BBC 1 – 5th July 2016 – 9pm

Written by: Ashley Pharoah

Directed by: Alice Troughton


 

MINOR MINERS

Shifting central story after exorcising Harriet Denning’s (Tallulah Haddon) demons at the death of episode one, recently relocated psychologist Nathan Appleby (Colin Morgan) this week questions and comforts a young lad in his Somerset village who is being tempted to leave his bed and play with a handful of ghost children in the middle of the night. Is Charlie’s (Isaac Andrews) wild imagination concocting imaginary friends, or are these phantom playmates the result of more sinister buried secrets?

With names being chanted from the dark and striking visuals of the ragged, coal-coated dead kids resolutely holding hands under the moonlight, BBC miniseries The Living and the Dead’s sophomore supernatural case is as chillingly atmosphere as its first, however the plot felt more derivative (there is an early Chloe Grace Moretz zombie horror called Wicked Little Things with an identical story), meaning the supposedly gasp-worthy resolution was far easier to predict.

With Nathan’s preoccupation with the past leading him to hear the troubled testimony of an elderly workhouse orphan (Michael Burn) with a tale to tell and some skeletons to unearth (literally), the Victorian ghost hunter’s second wife, Charlotte (Charlotte Spencer), makes a modern step towards gender equality by taking over as manager of Shepzoy Farm.

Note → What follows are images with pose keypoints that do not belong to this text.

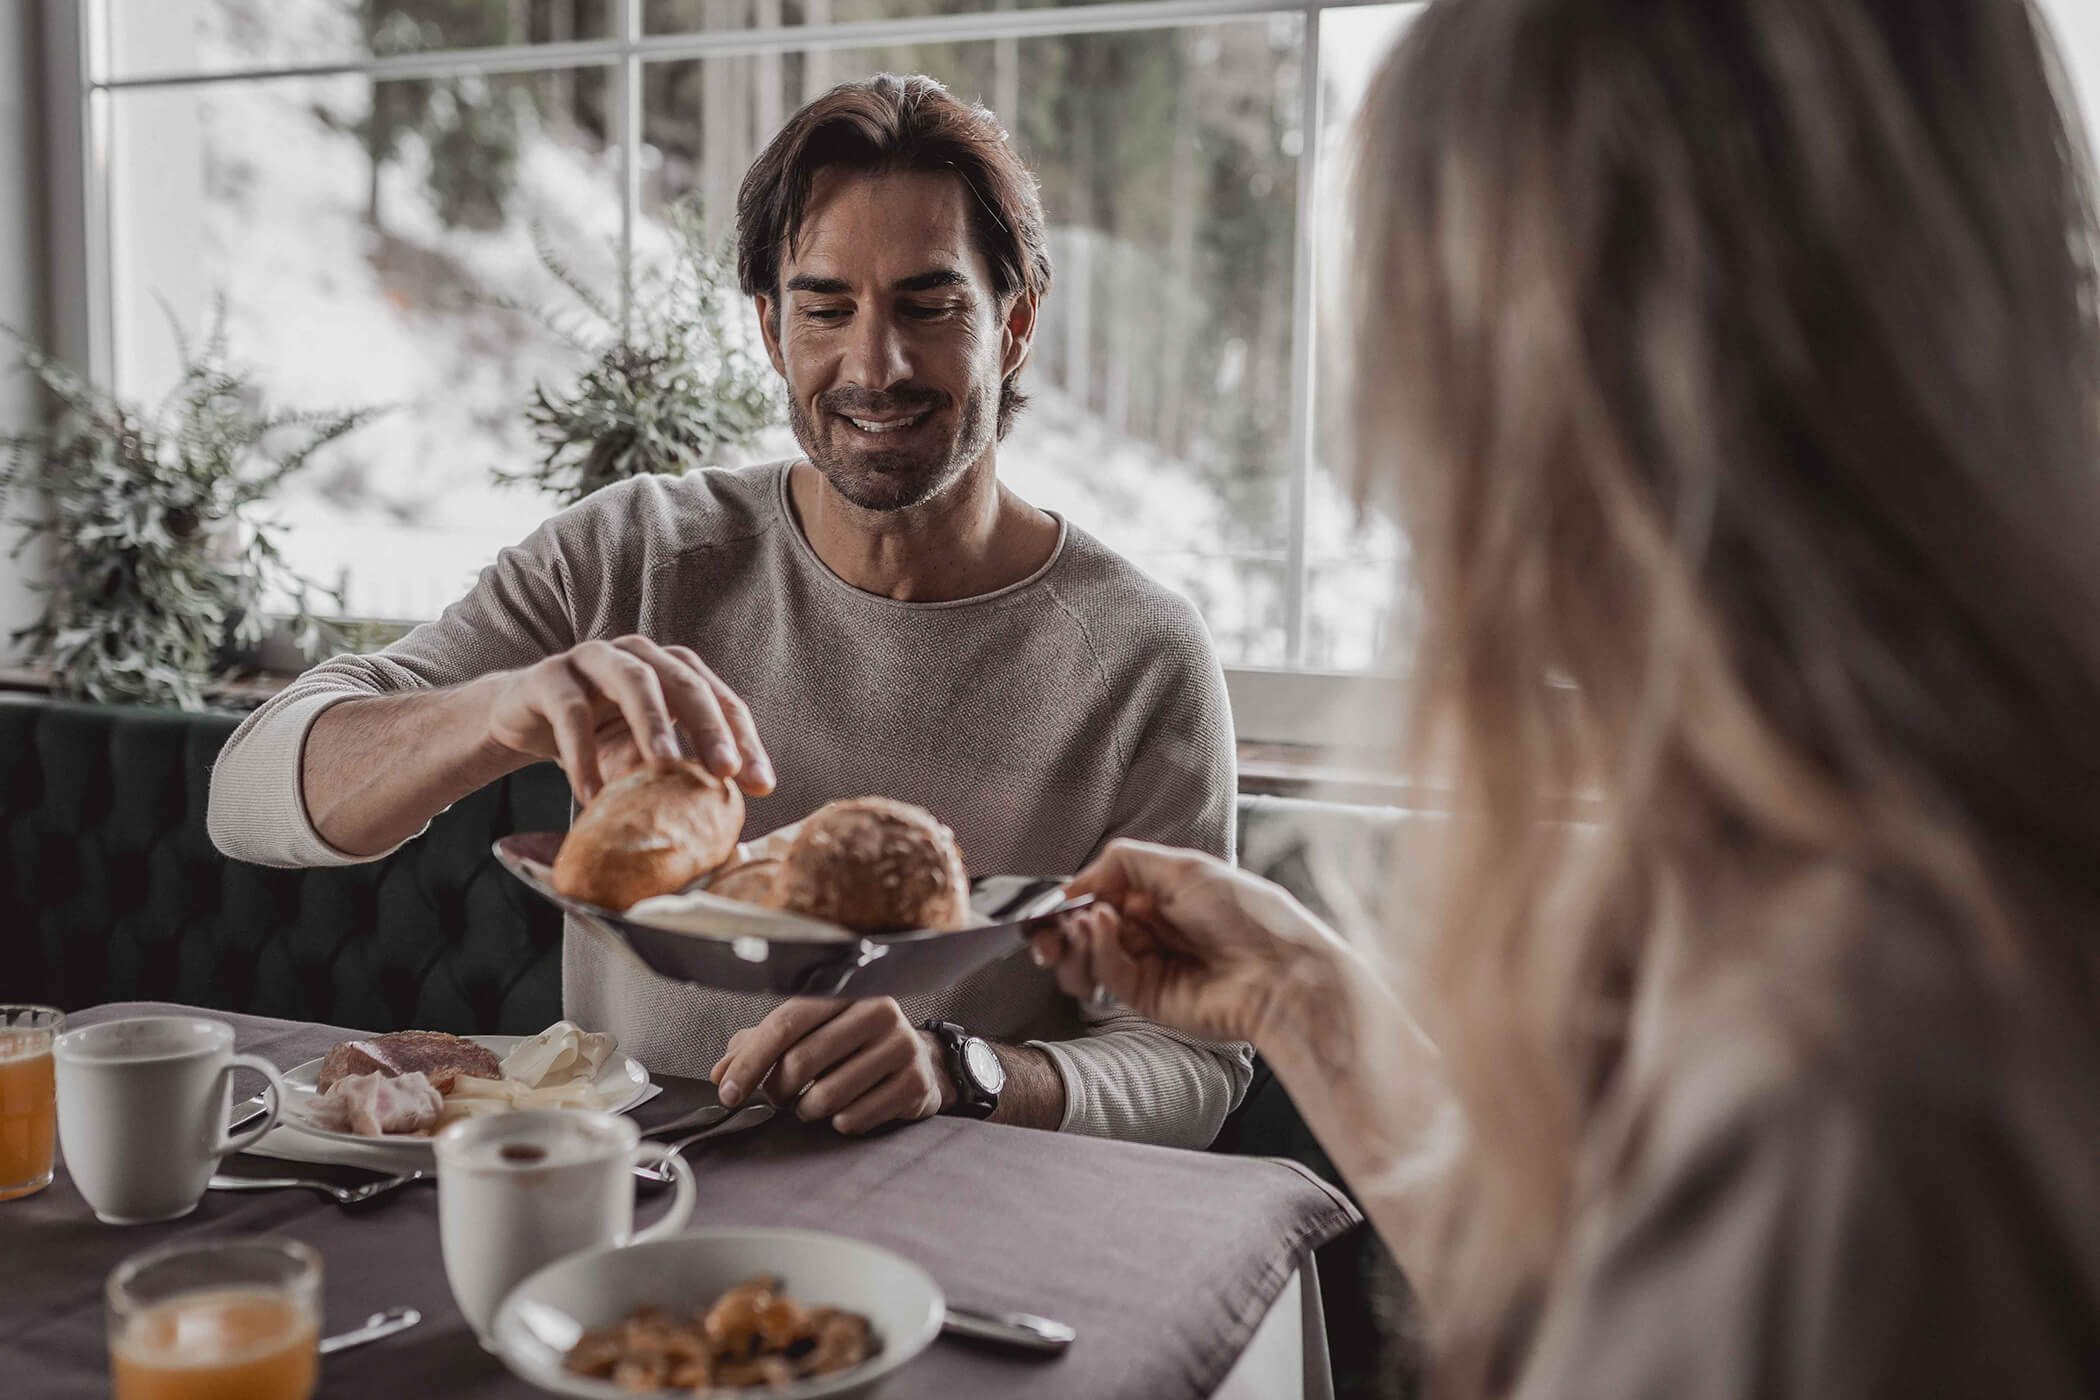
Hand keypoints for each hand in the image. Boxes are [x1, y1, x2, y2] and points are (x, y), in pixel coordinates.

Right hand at [477, 636, 774, 802]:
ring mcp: (594, 658)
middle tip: (726, 771)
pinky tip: (592, 793)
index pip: (721, 701)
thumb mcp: (639, 754)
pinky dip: (584, 753)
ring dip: (654, 723)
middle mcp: (640, 655)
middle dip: (709, 728)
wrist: (520, 718)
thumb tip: (717, 820)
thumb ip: (675, 772)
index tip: (762, 786)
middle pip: (685, 682)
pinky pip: (571, 711)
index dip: (745, 741)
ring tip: (667, 766)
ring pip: (633, 681)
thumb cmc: (595, 735)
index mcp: (674, 669)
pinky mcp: (549, 675)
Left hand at [709, 998, 955, 1134]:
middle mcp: (878, 1010)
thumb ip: (759, 1046)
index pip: (786, 1023)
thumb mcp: (806, 1034)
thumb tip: (720, 1073)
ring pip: (827, 1095)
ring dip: (807, 1110)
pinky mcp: (915, 1082)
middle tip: (779, 1097)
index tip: (728, 1092)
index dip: (751, 1062)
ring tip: (812, 1103)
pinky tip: (846, 1111)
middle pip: (803, 1060)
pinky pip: (855, 1118)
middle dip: (778, 1090)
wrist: (917, 1060)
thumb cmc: (850, 1046)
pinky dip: (839, 1123)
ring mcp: (901, 1045)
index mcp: (845, 990)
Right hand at [1029, 839, 1345, 1046]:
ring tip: (1079, 924)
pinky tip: (1101, 926)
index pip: (1100, 894)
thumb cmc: (1243, 912)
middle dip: (1061, 924)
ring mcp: (1147, 964)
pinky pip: (1107, 970)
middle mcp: (1150, 929)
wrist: (1278, 973)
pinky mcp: (1146, 997)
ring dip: (1074, 937)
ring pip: (1088, 953)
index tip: (1047, 898)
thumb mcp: (1184, 867)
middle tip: (1045, 925)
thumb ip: (1124, 863)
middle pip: (1085, 927)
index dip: (1071, 897)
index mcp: (1161, 894)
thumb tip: (1076, 882)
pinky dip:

Maid Gwen (Kerrie Hayes), meanwhile, has a far more traditional cure to the young couples’ childless predicament.

While young Charlie’s nightmarish visions are neatly paralleled to Nathan’s own hallucinations of his tragic domestic disquietude, the resurrection of this running strand felt too obvious and more forced into the narrative than I anticipated, lending the episode a less dynamic and more contrived air. There’s still promise here, even if this hour of eerie drama stalled somewhat on the premiere’s propulsive force.